→ TO DO: Reproduce the text of each item, replacing every occurrence of "Marzo" with "Aprile" and changing nothing else. Leave the pictures out of your answer.
◇ ◇ ◇ ◇ ◇
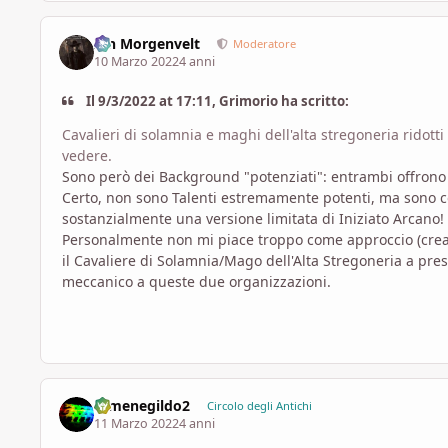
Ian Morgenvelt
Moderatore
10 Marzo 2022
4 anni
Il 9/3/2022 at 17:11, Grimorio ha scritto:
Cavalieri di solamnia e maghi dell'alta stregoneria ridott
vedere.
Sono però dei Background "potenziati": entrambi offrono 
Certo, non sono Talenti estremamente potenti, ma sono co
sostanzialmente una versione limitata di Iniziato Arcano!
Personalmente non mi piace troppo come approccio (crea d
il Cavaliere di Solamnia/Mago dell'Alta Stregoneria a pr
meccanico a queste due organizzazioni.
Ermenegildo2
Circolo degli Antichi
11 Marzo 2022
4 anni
◇ ◇ ◇ ◇ ◇
→ SOLUTION:
Ian Morgenvelt
Moderatore
10 Aprile 2022
4 anni
Il 9/3/2022 at 17:11, Grimorio ha scritto:
Cavalieri di solamnia e maghi dell'alta stregoneria ridott
vedere.
Sono però dei Background "potenziati": entrambi offrono 
Certo, non sono Talenti estremamente potenti, ma sono co
sostanzialmente una versione limitata di Iniziato Arcano!
Personalmente non mi piace troppo come approccio (crea d
il Cavaliere di Solamnia/Mago dell'Alta Stregoneria a pr
meccanico a queste due organizzazioni.
Ermenegildo2
Circolo degli Antichi
11 Aprile 2022
4 anni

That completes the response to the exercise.